Under warm blankets, we huddled around the cafe table on the perimeter of the square, which was prepared for the procession of soldiers on horseback. Spectators nudged into the crowd for the perfect viewing spot, anxiously awaiting the noble march. Soon enough, the pounding of hooves commanded everyone’s attention, as did the men in uniform sitting high on their horses, holding their swords tightly against them as they proudly strode through the city.
Fall was in the air as we watched the horses parade through Krakow’s Rynek. The wind hit the nearby trees, decorating our table with yellow leaves. We welcomed the crisp foliage among our hot drinks, providing comfort on a blustery fall morning. It had been too long since we’d felt such cool and refreshing air after months of sweltering heat in Australia. The weather demanded the consumption of many a hot chocolate from Krakow’s famous chocolate house and the market festival’s homemade mulled wine.

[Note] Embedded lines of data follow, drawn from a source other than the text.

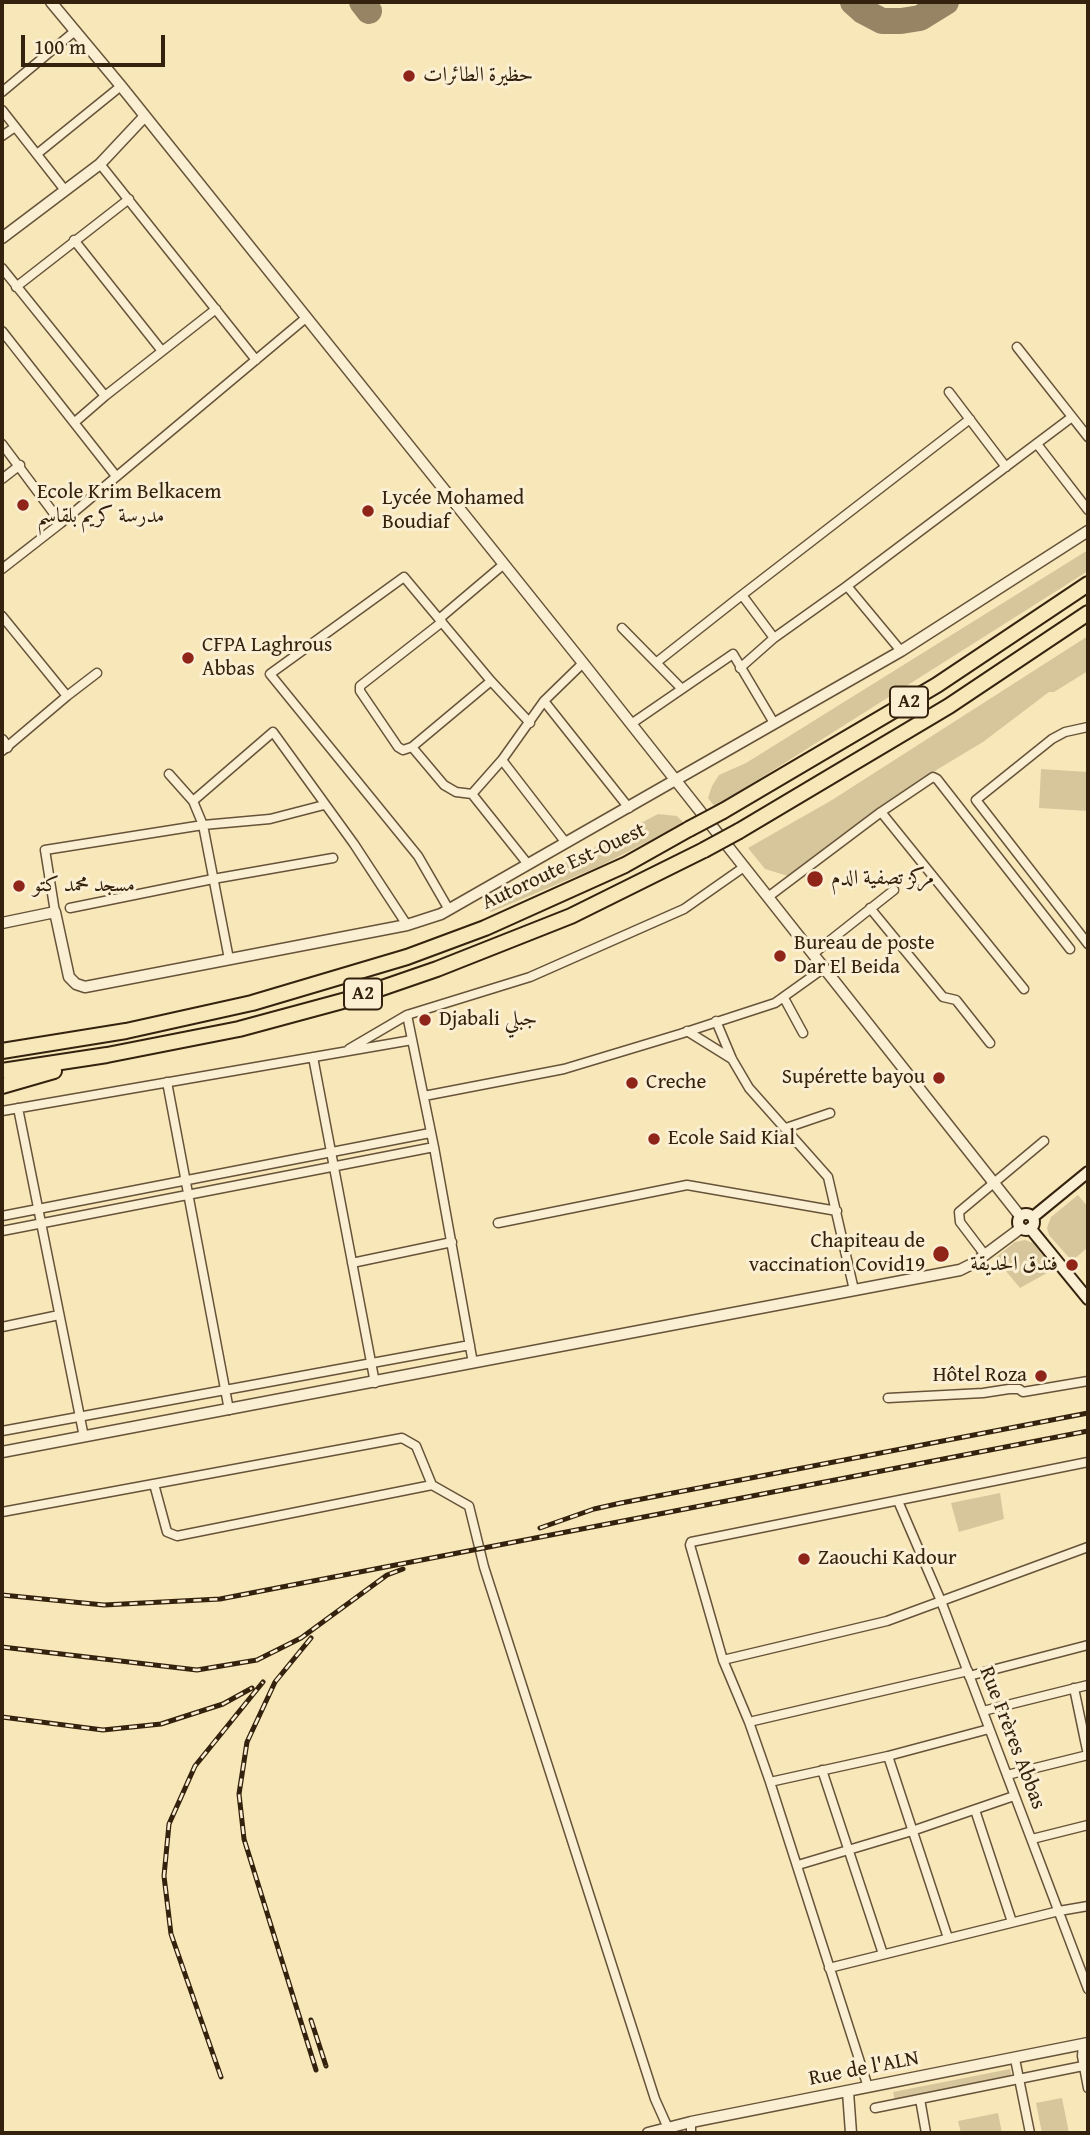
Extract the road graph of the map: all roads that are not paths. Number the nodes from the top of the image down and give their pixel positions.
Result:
1 (51, 2) edge
2 (75, 31) junction
3 (121, 86) junction
4 (2, 92) edge
5 (2, 110) edge
6 (145, 116) junction
7 (15, 127) junction
8 (2, 136) edge
9 (37, 154) junction
10 (100, 164) junction
11 (64, 189) junction
12 (129, 199) junction
13 (2, 238) edge
14 (74, 240) junction
15 (2, 268) edge
16 (16, 287) junction
17 (216, 309) junction
18 (307, 317) junction
19 (2, 332) edge
20 (1017, 347) dead end
21 (162, 351) junction
22 (256, 360) junction
23 (949, 392) dead end
24 (105, 396) junction
25 (1072, 416) junction
26 (970, 419) junction
27 (75, 422) junction
28 (1088, 437) edge
29 (2, 444) edge
30 (1037, 444) junction
31 (20, 465) junction
32 (1006, 467) junction
33 (116, 476) junction
34 (2, 480) edge
35 (1088, 510) edge
36 (61, 523) junction
37 (1088, 531) edge
38 (504, 564) junction
39 (2, 569) edge
40 (1088, 584) edge
41 (847, 586) junction
42 (741, 595) junction
43 (1088, 613) edge
44 (2, 616) edge
45 (441, 620) junction
46 (622, 628) dead end
47 (774, 638) junction
48 (901, 651) junction
49 (657, 662) junction
50 (583, 663) junction
51 (740, 668) junction
52 (97, 673) dead end
53 (491, 681) junction
54 (681, 688) junction
55 (67, 696) junction
56 (544, 701) junction
57 (530, 723) junction
58 (774, 723) junction
59 (631, 724) junction
60 (1088, 727) edge
61 (4, 746) edge
62 (412, 747) junction
63 (502, 760) junction
64 (169, 774) dead end
65 (676, 781) junction
66 (472, 794) junction
67 (193, 802) junction
68 (324, 805) junction
69 (629, 808) junction
70 (881, 812) junction
71 (204, 825) junction
72 (566, 843) junction
73 (333, 858) dead end
74 (527, 863) junction
75 (744, 867) junction
76 (213, 879) junction
77 (894, 890) dead end
78 (768, 897) junction
79 (70, 908) dead end
80 (448, 908) junction
81 (870, 908) junction
82 (55, 912) junction
83 (2, 923) edge
84 (407, 925) junction
85 (1088, 944) edge
86 (1070, 949) dead end
87 (813, 954) junction
88 (229, 959) junction
89 (824, 968) junction
90 (1024, 989) dead end
91 (784, 998) junction
92 (407, 1015) junction
93 (716, 1021) junction
94 (687, 1031) junction
95 (803, 1033) dead end
96 (412, 1040) junction
97 (990, 1043) dead end
98 (2, 1051) edge
99 (345, 1051) junction
100 (107, 1055) junction
101 (313, 1057) junction
102 (732, 1059) junction
103 (2, 1071) edge
104 (167, 1082) junction
105 (2, 1086) edge
106 (424, 1096) junction
107 (18, 1108) junction
108 (2, 1111) edge
109 (830, 1113) dead end
110 (786, 1128) junction
111 (430, 1133) junction
112 (1044, 1141) dead end
113 (434, 1147) junction
114 (331, 1152) junction
115 (334, 1167) junction
116 (1088, 1172) edge
117 (186, 1181) junction
118 (994, 1182) junction
119 (188, 1194) junction
120 (38, 1209) junction
121 (836, 1211) junction
122 (2, 1216) edge
123 (1026, 1222) junction
124 (41, 1223) junction
125 (498, 1223) dead end
126 (2, 1231) edge
127 (452, 1242) junction
128 (985, 1255) junction
129 (352, 1263) junction
130 (854, 1290) junction
131 (1088, 1298) edge
132 (60, 1315) junction
133 (2, 1327) edge
134 (470, 1345) junction
135 (372, 1363) junction
136 (473, 1363) junction
137 (1088, 1381) edge
138 (375, 1383) junction
139 (225, 1390) junction
140 (888, 1398) dead end
141 (229, 1410) junction
142 (80, 1417) junction
143 (2, 1431) edge
144 (84, 1437) junction
145 (2, 1452) edge
146 (1088, 1462) edge
147 (154, 1484) junction
148 (432, 1485) junction
149 (898, 1502) junction
150 (2, 1512) edge
151 (1088, 1547) edge
152 (941, 1601) junction
153 (1088, 1645) edge
154 (723, 1660) junction
155 (969, 1673) junction
156 (1088, 1685) edge
157 (1074, 1688) junction
158 (983, 1711) junction
159 (749, 1722) junction
160 (989, 1729) junction
161 (1088, 1755) edge
162 (888, 1756) junction
163 (822, 1770) junction
164 (1007, 1775) junction
165 (771, 1782) junction
166 (1014, 1796) junction
167 (975, 1810) junction
168 (1088, 1825) edge
169 (912, 1831) junction
170 (1032, 1839) junction
171 (849, 1849) junction
172 (798, 1865) junction
173 (1088, 1906) edge
174 (1059, 1911) junction
175 (1012, 1923) junction
176 (948, 1938) junction
177 (883, 1954) junction
178 (829, 1968) junction
179 (1088, 1989) edge
180 (1086, 2043) edge
181 (1015, 2059) junction
182 (1083, 2066) junction
183 (1019, 2079) junction
184 (868, 2087) junction
185 (1088, 2088) edge
186 (848, 2092) junction
187 (920, 2099) junction
188 (875, 2108) dead end
189 (668, 2128) junction
190 (691, 2128) edge
191 (648, 2133) edge
192 (851, 2133) edge
193 (926, 2133) edge
194 (1030, 2133) edge

1 - 2 street
2 - 3 street
2 - 4 street
3 - 6 street
3 - 9 street
5 - 7 street
6 - 10 street
6 - 18 street
7 - 8 street
7 - 9 street
9 - 11 street
10 - 11 street
10 - 12 street
11 - 13 street
12 - 14 street
12 - 17 street
14 - 16 street
14 - 21 street
15 - 16 street
16 - 24 street
17 - 21 street
17 - 22 street
18 - 22 street
18 - 38 street
19 - 27 street
20 - 25 street
21 - 24 street
22 - 33 street
23 - 26 street
24 - 27 street
25 - 28 street
25 - 30 street
26 - 32 street
26 - 42 street
27 - 33 street
29 - 31 street
30 - 32 street
30 - 35 street
31 - 34 street
31 - 36 street
32 - 41 street
33 - 36 street
36 - 39 street
37 - 48 street
38 - 45 street
38 - 50 street
40 - 98 highway, Autoroute Est-Ouest / A2, bridge
41 - 47 street
41 - 48 street
42 - 47 street
42 - 49 street
43 - 100 highway, Autoroute Est-Ouest / A2, bridge
44 - 55 street
45 - 53 street
45 - 62 street
45 - 80 street
46 - 49 street
47 - 51 street
48 - 58 street
49 - 54 street
50 - 56 street
50 - 59 street
51 - 54 street
51 - 58 street
52 - 55 street
53 - 57 street
53 - 62 street
54 - 59 street
55 - 61 street
56 - 57 street
56 - 69 street
57 - 63 street
58 - 65 street
59 - 65 street
60 - 85 street
62 - 66 street
63 - 66 street
63 - 72 street
64 - 67 street
65 - 69 street
65 - 75 street
66 - 74 street
67 - 68 street
67 - 71 street
68 - 71 street
68 - 84 street
69 - 72 street
70 - 78 street
70 - 86 street
70 - 90 street
71 - 76 street
71 - 82 street
72 - 74 street
73 - 76 street
74 - 80 street
75 - 78 street
75 - 92 street
76 - 79 street
76 - 88 street
77 - 81 street
78 - 87 street
80 - 84 street
81 - 87 street
81 - 97 street
82 - 83 street
82 - 88 street
84 - 88 street
87 - 89 street
89 - 91 street
89 - 118 street
91 - 93 street
91 - 95 street
92 - 96 street
92 - 99 street
93 - 94 street
93 - 102 street
94 - 102 street
94 - 106 street
96 - 99 street
96 - 106 street
99 - 101 street
100 - 103 highway, Autoroute Est-Ouest / A2
100 - 105 highway
101 - 104 street
101 - 114 street
102 - 110 street
104 - 107 street
104 - 117 street
106 - 111 street
107 - 108 street
107 - 120 street
109 - 110 street
110 - 121 street
111 - 113 street
111 - 114 street
112 - 118 street
113 - 115 street
113 - 127 street
114 - 115 street
114 - 117 street
115 - 119 street
115 - 129 street
116 - 123 main road
117 - 119 street
117 - 120 street
118 - 123 street
118 - 128 street
119 - 124 street
119 - 139 street
120 - 122 street
120 - 124 street
121 - 125 street
121 - 130 street
123 - 128 street
123 - 131 main road
124 - 126 street
124 - 132 street
127 - 129 street
127 - 134 street
128 - 130 street
129 - 135 street
130 - 136 street
132 - 133 street
132 - 142 street
134 - 135 street
134 - 136 street
135 - 138 street
135 - 139 street
136 - 138 street
137 - 140 street
138 - 141 street
139 - 141 street
139 - 142 street
141 - 144 street
142 - 143 street
142 - 144 street
144 - 145 street
146 - 149 street
147 - 148 street
147 - 148 street
147 - 150 street
148 - 189 street
149 - 152 street, Rue Frères Abbas
149 - 154 street
151 - 152 street
152 - 154 street
152 - 155 street, Rue Frères Abbas
153 - 155 street
154 - 159 street
155 - 158 street, Rue Frères Abbas
155 - 159 street
156 - 157 street
157 - 158 street
157 - 161 street
158 - 160 street, Rue Frères Abbas
159 - 165 street
160 - 162 street
160 - 164 street, Rue Frères Abbas
161 - 164 street
162 - 163 street
162 - 169 street
163 - 165 street
163 - 171 street
164 - 166 street, Rue Frères Abbas
165 - 172 street
166 - 167 street
166 - 170 street, Rue Frères Abbas
167 - 169 street
167 - 175 street
168 - 170 street
169 - 171 street
169 - 176 street
170 - 174 street, Rue Frères Abbas
171 - 172 street
171 - 177 street
172 - 178 street
173 - 174 street
174 - 175 street
174 - 179 street, Rue Frères Abbas
175 - 176 street
176 - 177 street
177 - 178 street
178 - 184 street
180 - 181 street, Rue de l'ALN
180 - 182 street
181 - 183 street
181 - 184 street, Rue de l'ALN
182 - 183 street
182 - 185 street
183 - 187 street
183 - 194 street
184 - 186 street, Rue de l'ALN
186 - 190 street, Rue de l'ALN
186 - 192 street
187 - 188 street
187 - 193 street
189 - 190 street, Rue de l'ALN
189 - 191 street, Rue de l'ALN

Much of our time in Krakow was spent in Europe’s largest market square, Rynek, embracing the view and sound of horse carriages pulling tourists around the city. The area surrounded by old brick buildings, are each restored and painted a unique shade. Sukiennice (cloth hall) holds its own with its grandiose size and alluring colors, filled with bustling shoppers in search for Poland’s well known crystal stemware, amber jewelry or other Polish souvenirs. With its many interior stalls brimming with unique house decor, warm Highlander fur clothing, or fine leather goods, the many temptations will likely cause you to land your eyes on something you didn’t know you couldn’t live without.
The women gracing the square were dressed elegantly, debuting the latest fall fashions in their perfect boots and equally beautiful scarves. Street performers sprinkled the area, providing amusing entertainment through activities such as breakdancing or guitar playing. Local artist’s paintings were on display, capturing city scenes of Krakow. Florist stands presented their best arrangements, whether it be fresh flowers or dried wreathes, they added a pop of color to the cobblestone streets, on which stands the dominating St. Mary’s Basilica across from Sukiennice.
The church bells rang at the top of every hour and immediately followed were the bellows of the trumpeter playing the five-note Polish anthem from each side of the basilica’s tallest tower. Stopping short in mid-note, this trumpeter is remembered for having been shot in the throat while playing the anthem during a Tatar invasion in 1241. Recognizing the date of this event makes me appreciate the vast history of this city and culture, imagining past events transpiring on these very streets where I stroll, helping form the Krakow I visit today.
Following the parade of horses, we attended Mass at the gothic basilica in the Square. Even though we struggled to follow as it was in Polish (my mom had to translate later), it was one to remember. The music alone was special enough that our oldest innocently said it sounded like Christmas. Her brother’s excitement (and lack of ability to sit still for one hour) prompted us to walk around the church, admiring the history and beauty in every corner. As he is enamored with lighting the candles, we lit several on our trip.